やっぱり私には十七年、男の子の名前を呼ばずに生きてきたことが染み付いていて。
それを覆すのは、私にはなかなか難しいことだったりするのだ。
どんな顔して、どんな声で、どんな口調で、どんな雰囲気で、呼べばいいのか何も分からない。
それを考えるためにもう少し猶予を与えてほしいし、もうひとつお願いを言うなら刺さるほどのその視線を外してほしい。

「分かった。待ってる」

ぐさぐさと刺さるほどの視線に負けて、少しだけ視線を上げたらばっちりと青八木くんと目が合った。

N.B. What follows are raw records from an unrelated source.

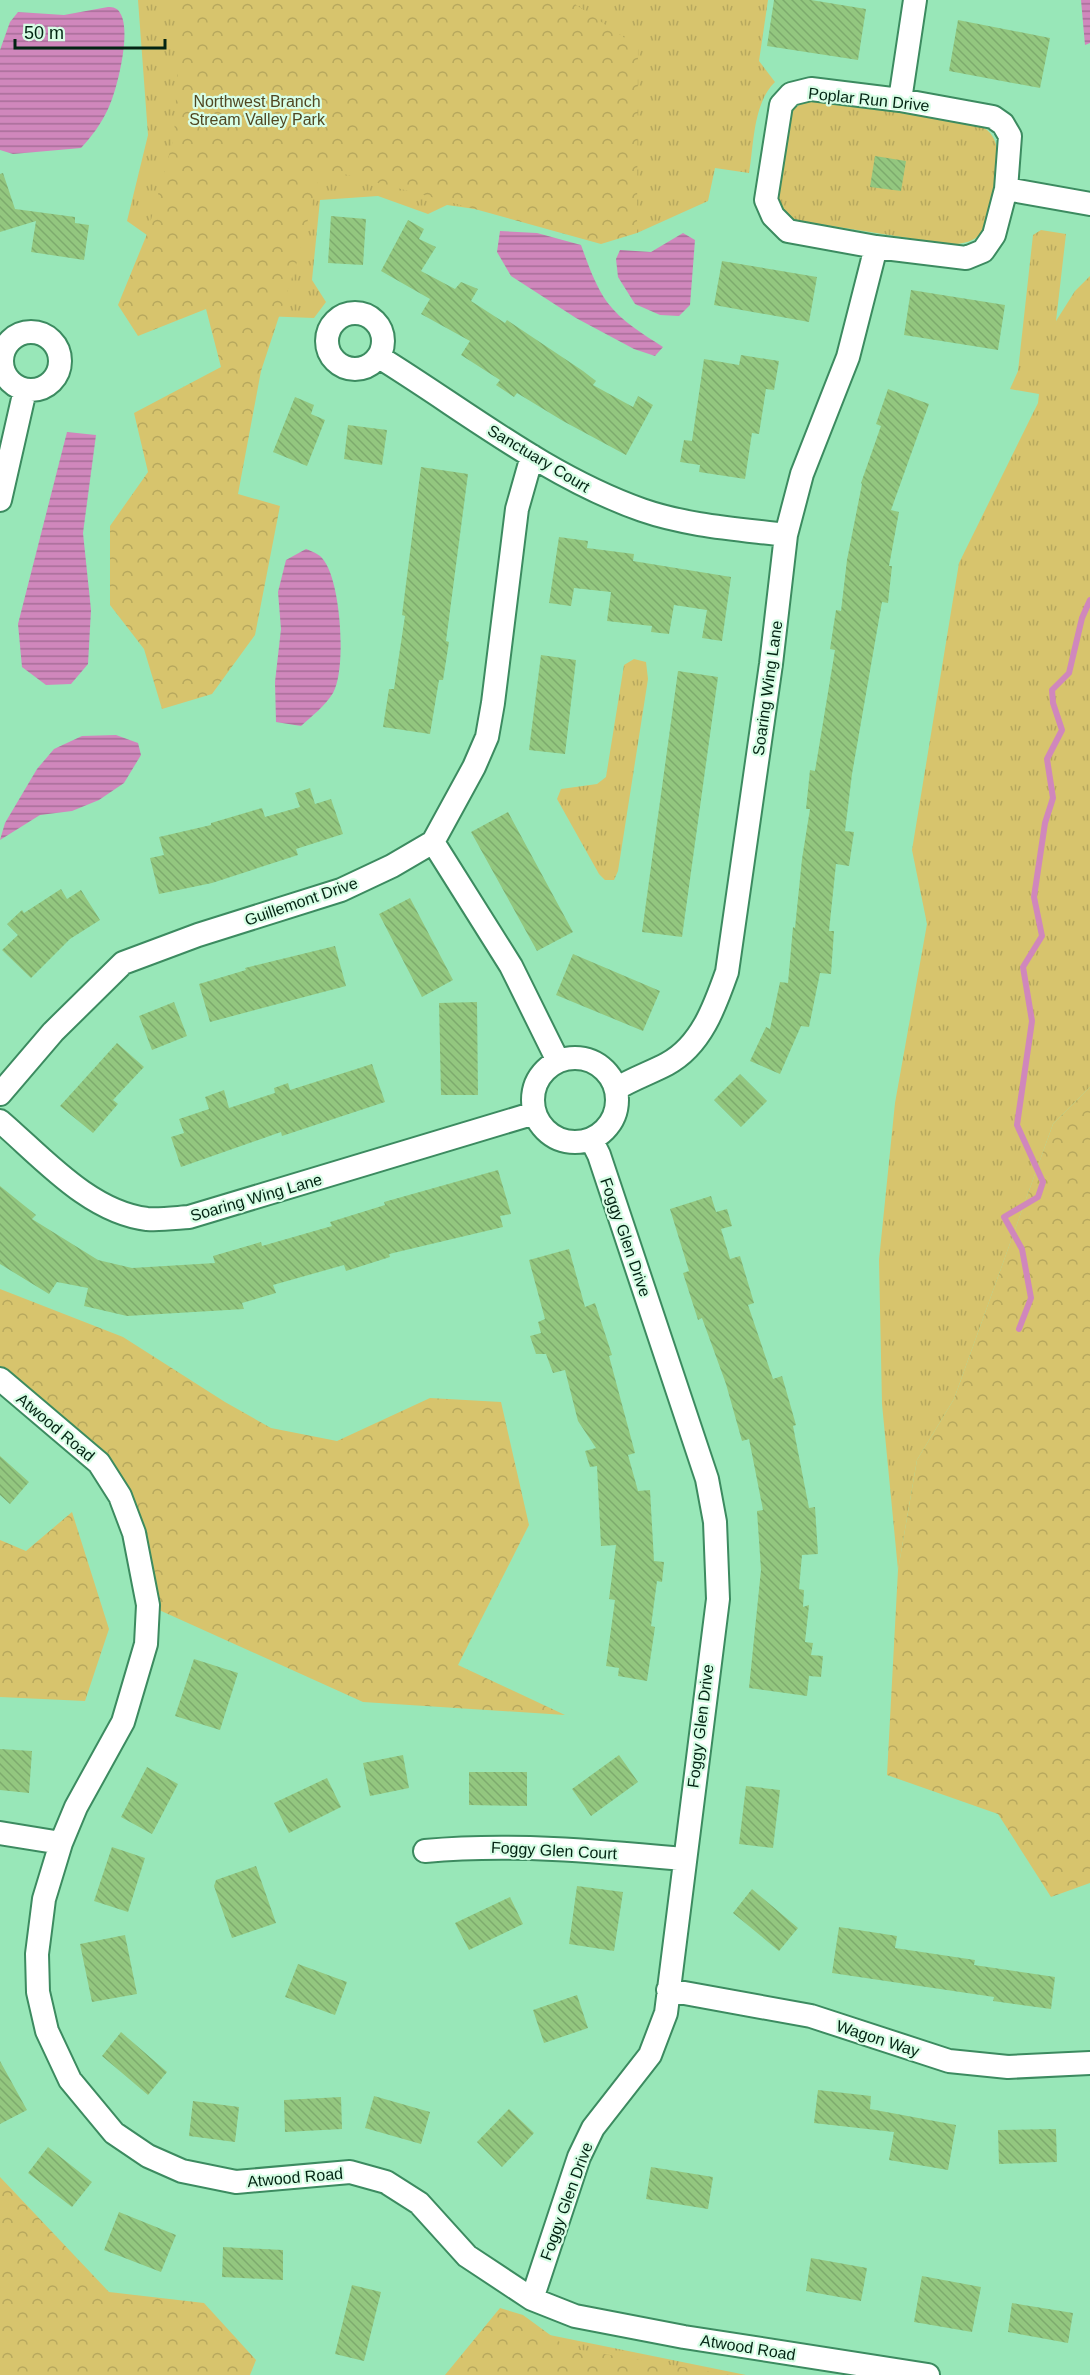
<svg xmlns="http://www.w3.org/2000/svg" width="1090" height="2375" font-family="Arial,sans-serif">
	<defs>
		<pattern id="grass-tufts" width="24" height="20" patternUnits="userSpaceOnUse" patternTransform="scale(1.5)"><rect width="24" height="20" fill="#d7c46d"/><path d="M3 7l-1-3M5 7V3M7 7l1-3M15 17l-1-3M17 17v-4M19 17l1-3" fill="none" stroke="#b7a85e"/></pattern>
		<pattern id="forest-crowns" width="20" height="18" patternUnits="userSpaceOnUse" patternTransform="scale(1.5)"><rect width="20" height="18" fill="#d7c46d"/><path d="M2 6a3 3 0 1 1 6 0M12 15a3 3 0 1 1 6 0" fill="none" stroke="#b7a85e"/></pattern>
		<pattern id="water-rules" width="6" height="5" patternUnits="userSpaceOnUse" patternTransform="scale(1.5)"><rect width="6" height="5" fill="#d087bc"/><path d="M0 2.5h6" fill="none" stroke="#a76e98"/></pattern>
		<pattern id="building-back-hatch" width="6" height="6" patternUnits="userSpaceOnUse" patternTransform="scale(1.5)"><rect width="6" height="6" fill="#93c77f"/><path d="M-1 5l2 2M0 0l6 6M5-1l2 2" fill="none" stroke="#7dab6d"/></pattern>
	</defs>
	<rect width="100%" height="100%" fill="#98e7b8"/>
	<path fill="url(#grass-tufts)" d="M138,0H768L759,61L775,82C753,103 754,144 749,173L715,168L708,201L637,233V213L601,227L447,205L428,214L378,196L320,200L312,280L326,302L314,318L262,316L127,221L148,135Z
		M815,98L977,124C985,128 990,131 994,139C1004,158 994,217 981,233C974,242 963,243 952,245L794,220L784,212L774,191L787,115L800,104Z
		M1041,230L1066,234L1056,321L1075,291L1090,276V1087L1053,1124L954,1399L917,1460L898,1570L882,1404L879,1260L895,1103L927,924L912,850L959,563L1038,403L1039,394L1010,389L1018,371L1033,235Z
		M634,659L646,662L648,679L618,871L614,880H605L599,874L557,799L561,789L597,784L606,777L624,665Z
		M525,2330L746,2375H490Z"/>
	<path fill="url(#forest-crowns)" d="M181,0H569L638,47L637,233L601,244L435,198L321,168L298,259L261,371L238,494L280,506L255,635L212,694L162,709L144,649L110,605V526L148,472L134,413L221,367L206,309L138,336L118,305L147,234L174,137Z
		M1090,1087V1883L1051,1897L998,1814L887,1775L898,1570L917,1460L954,1399L1053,1124Z
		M0,1289L123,1337L225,1402L271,1428L337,1441L430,1398L501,1402L529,1525L458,1665L565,1715L363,1702L148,1605L99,1463L0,1368Z
		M72,1512L109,1629L85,1701L0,1697V1540L26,1551Z
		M0,2177L109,2292L204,2303L256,2360L250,2375H0Z
		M500,2308L523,2315L568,2348L730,2375H445Z"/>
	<path fill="url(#water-rules)" d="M1081,0H1090V43L1085,45Z
		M108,7C113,7 118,8 120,13C132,30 117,91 108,109C101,124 92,136 81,148L13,154L0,150V50L10,22L18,12L64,15Z
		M500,231L537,233L581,245C588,264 595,285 607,302C621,321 643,334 663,347L655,356L634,349L576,318L511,276L497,252Z
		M683,233L695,240L690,305L679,316L660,315L635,304L618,277L616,259L620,250L651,252Z
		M67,432L96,435L83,533L91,610L88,664L71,684L46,685L22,667L18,624Z
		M306,549C311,551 319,554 322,558C341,578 347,669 333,693C325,706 312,716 301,726L276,722L275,682L281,629L278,592L286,560Z
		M116,735L138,743L141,755L124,783L99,800L72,811L40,815L0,840L5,823L37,769L54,749L82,736Z"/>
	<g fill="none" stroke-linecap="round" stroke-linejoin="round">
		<path stroke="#d087bc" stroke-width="6" d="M1019,1329L1031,1298L1022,1249L1004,1217L1038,1197L1043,1182L1017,1125L1032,1021L1023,967L1042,936L1034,897L1045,823L1053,798L1047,759L1062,730L1053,703L1052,690L1069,673L1082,618L1090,600"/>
	</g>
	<path fill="url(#building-back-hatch)" d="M774,0H811L866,9L858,60L767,46Z
		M958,20L1050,38L1040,88L949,71Z
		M875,156L906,161L901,191L870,187Z
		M3,173L15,209L75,217V223L89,225L84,260L31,252L36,221L0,232V174Z
		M331,216L366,219L363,265L328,263Z
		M408,220L424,229L419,239L436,247L421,271L455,289L461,282L478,289L471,301L505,323L507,320L583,371L596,381L593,385L633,407L638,396L653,405L626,455L563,421L517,393L514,397L496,385L500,380L461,355L470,341L421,314L430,299L381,271Z
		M722,261L817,277L809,322L714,305Z
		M911,290L1005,305L998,350L904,335Z
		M741,355L779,361L774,390L766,389L759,434L752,433L745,479L699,472L700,465L680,462L684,440L692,441L704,359L739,365Z
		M888,389L929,404L891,510L899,512L889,566H892L888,603L882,602L852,774L845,831L854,832L849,866L836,864L829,931H834L831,974L820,973L809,1027L801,1026L780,1074L750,1061L766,1027L770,1029L780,982L788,983L793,927L795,928L802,859L810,809H806L810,770L815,771L835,650L830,649L836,610L841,611L847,560L862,484L861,483L881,426L876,424Z
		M295,397L314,405L311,414L325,420L307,466L273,452Z
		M348,425L387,430L382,465L344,459Z
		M421,467L468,474L446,641L449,642L443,680H439L430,734L383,727L389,689H394L405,616L402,615Z
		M559,537L588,541L587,548L634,554L633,561L731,577L722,641L702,638L707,610L674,605L669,634L651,632L652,626L607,621L611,592L574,588L571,606L549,603Z
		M541,655L576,660L565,754L529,750Z
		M678,671L718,677L682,937L642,932Z
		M310,788L315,804L331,799L343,834L296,849L298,855L212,883L159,894L150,858L164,855L159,837L211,825V823L262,808L265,817L300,807L295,793Z
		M508,812L573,932L537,951L471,832Z
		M61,889L67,899L81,890L100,920L70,939L31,978L2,950L18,935L7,924L22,910L24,913Z
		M410,898L453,980L422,997L379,914Z
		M335,946L346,986L210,1022L199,984L246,970L245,968Z
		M573,954L660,991L643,1031L556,995Z
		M174,1002L187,1036L152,1050L139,1016Z
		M477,1002L478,1095H441L439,1003Z
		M117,1043L144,1067L113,1100L118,1104L93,1133L60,1106Z
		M372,1064L385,1102L282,1136L281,1132L181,1167L171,1137L184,1133L179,1119L209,1109L205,1097L224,1090L229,1108L275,1093L274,1088L288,1083L290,1090Z
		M740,1074L767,1101L741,1127L714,1100Z
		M498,1170L511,1214L500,1216L503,1227L389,1254L390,1257L346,1271L344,1265L273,1285L276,1293L242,1303L244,1309L127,1316L84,1306L88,1288L57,1282L49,1294L0,1264V1186L36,1215L32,1219L98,1260L132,1268L215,1263L213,1256L261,1242L262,1246L332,1226L330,1222L385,1205L384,1202Z
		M711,1196L716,1212L727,1209L732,1226L721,1229L730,1259L740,1256L754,1303L748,1305L773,1379L782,1376L796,1425L793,1426L809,1508L815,1507L818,1554L802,1555L799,1589L804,1590L803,1607L809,1605L805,1642L813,1643L811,1655L823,1656L821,1677L809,1676L807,1696L749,1688L761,1570L757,1511L763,1510L749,1439L742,1441L726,1384L702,1318L698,1320L683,1273L689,1271L670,1209Z
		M569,1249L585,1307L595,1303L612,1355L609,1356L635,1453L628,1455L638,1491L650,1490L654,1561L664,1562L662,1582L657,1581L651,1626L655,1627L647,1681L618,1676L619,1668L606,1666L615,1600L609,1599L616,1545L601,1546L597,1466L590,1467L585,1451L596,1448L578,1421L565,1370L553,1373L546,1354H536L530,1336L541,1333L538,1322L545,1319L529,1260Z
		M0,1456L29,1482L10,1504L0,1495Z
		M194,1659L238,1673L220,1730L175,1716Z
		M0,1749L32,1751L29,1793L0,1790Z
		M403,1755L409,1788L370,1796L363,1763Z
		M619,1755L638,1782L591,1816L572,1789Z
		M147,1767L178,1784L152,1834L121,1817Z
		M469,1772H527V1806L469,1805Z
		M327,1778L341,1807L289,1833L274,1803Z
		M746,1786L780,1790L773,1848L739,1844Z
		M112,1847L145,1858L128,1912L94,1901Z
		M256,1866L276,1923L232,1938L214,1886L216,1880Z
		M577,1886L623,1892L614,1951L569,1944Z
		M752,1889L798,1928L779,1951L733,1913Z
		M510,1897L523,1924L469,1950L455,1923Z
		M839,1927L897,1936L895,1948L975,1960L974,1965L1055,1977L1051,2009L993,2001L994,1997L832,1973Z
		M125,1935L137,1994L92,2002L80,1944Z
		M298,1964L347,1982L335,2015L285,1997Z
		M577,1995L588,2028L544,2043L533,2010Z
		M121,2032L167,2072L148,2095L102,2056Z
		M0,2061L27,2110L0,2124Z
		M818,2090L871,2096L870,2109L956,2125L948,2170L889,2160L894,2132L814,2123Z
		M374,2096L430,2112L421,2144L365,2128Z
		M341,2097L342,2129L285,2132L284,2100Z
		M193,2101L239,2107L235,2142L189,2136Z
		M509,2109L534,2133L502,2167L477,2142Z
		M1056,2129L1057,2162L999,2164L998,2130Z
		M48,2147L92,2182L72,2207L28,2173Z
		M651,2167L713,2177L708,2209L646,2199Z
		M119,2212L176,2235L161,2272L104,2250Z
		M223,2247L283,2250V2280L222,2277Z
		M811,2258L867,2268L861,2301L806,2291Z
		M922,2276L981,2287L972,2332L914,2322Z
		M352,2285L381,2292L364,2361L335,2354Z
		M1012,2303L1073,2313L1068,2343L1008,2332Z"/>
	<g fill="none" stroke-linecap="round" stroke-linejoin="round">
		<g stroke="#3c8b60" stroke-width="26">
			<path id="minor" d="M811,89L900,100L993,117L1003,124L1010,136L1006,189L994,235L983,251L966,258L876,247L788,231L773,216L766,200L781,105L791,94Z
				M900,100L915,0
				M1006,189L1090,204
				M327 341a28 28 0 1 1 56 0a28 28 0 1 1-56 0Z
				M2 361a29 29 0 1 1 58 0a29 29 0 1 1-58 0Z
				M379,357C465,410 546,476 642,510C688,526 738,529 786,535
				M0,500L25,390
				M433,842L511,966L558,1061
				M533 1100a42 42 0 1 1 84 0a42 42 0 1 1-84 0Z
				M616,1089C632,1079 650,1073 667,1064C701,1046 715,1006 727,972L771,664L786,535L802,474L848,357L876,247
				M0,1094L53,1032L123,963L198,935L341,890L392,866L433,842L474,767L487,737L493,703L517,509L532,456
				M0,1121C42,1157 89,1212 147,1219C160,1220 175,1218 189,1217L535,1113
				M0,1379L99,1463L120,1496L134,1533L148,1605L146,1644L123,1722L76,1807L61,1843L44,1899L37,1954L38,1992L47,2031L70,2080L114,2133L148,2156L182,2171L236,2182L350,2172L386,2182L419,2203L467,2256L532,2299L575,2316L684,2337L928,2375
				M0,1833L61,1843
				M425,1851C512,1843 597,1851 684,1859
				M668,1990L811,2016L949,2061L1008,2067L1090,2063
				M532,2299L579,2157L593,2128L650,2055L666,2013L718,1599L715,1522L707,1479L599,1155L591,1139"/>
		</g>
		<use href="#minor" stroke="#fff" stroke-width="22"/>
	</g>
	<g text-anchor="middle" stroke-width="4.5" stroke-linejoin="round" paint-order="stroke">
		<g font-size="16" fill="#032413" stroke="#d8fee6">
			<text transform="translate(869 99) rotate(6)" y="6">Poplar Run Drive</text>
			<text transform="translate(539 458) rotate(31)" y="6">Sanctuary Court</text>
			<text transform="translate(767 688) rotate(-82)" y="6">Soaring Wing Lane</text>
			<text transform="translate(301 901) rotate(-19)" y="6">Guillemont Drive</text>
			<text transform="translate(256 1197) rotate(-16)" y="6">Soaring Wing Lane</text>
			<text transform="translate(626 1237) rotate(71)" y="6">Foggy Glen Drive</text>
			<text transform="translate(56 1427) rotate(40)" y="6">Atwood Road</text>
			<text transform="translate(700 1726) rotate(-83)" y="6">Foggy Glen Drive</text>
			<text transform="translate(554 1850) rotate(3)" y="6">Foggy Glen Court</text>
			<text transform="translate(878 2038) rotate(18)" y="6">Wagon Way</text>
			<text transform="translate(295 2177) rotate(-5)" y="6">Atwood Road</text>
			<text transform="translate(566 2201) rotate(-70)" y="6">Foggy Glen Drive</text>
			<text transform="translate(748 2347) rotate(9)" y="6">Atwood Road</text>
		</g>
		<g font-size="16" fill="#504722" stroke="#d8fee6">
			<text x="257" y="107">Northwest Branch<tspan x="257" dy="18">Stream Valley Park</tspan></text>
		</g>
	</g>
	<path d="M15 39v9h150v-9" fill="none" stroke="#032413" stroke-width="3"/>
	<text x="24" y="39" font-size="18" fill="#032413" stroke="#d8fee6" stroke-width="4.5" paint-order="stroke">50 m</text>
</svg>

青八木くんのこういうところ、嫌いじゃない。むしろ好き。
人を真っ直ぐ見るところ。人と目を合わせて、話すところ。
だけど今だけはいただけないような気がする。青八木くんのせいに、するわけじゃないけど。
そんなにじーっと音が出るほど見られたら、名前なんて、呼べるものも呼べないよ。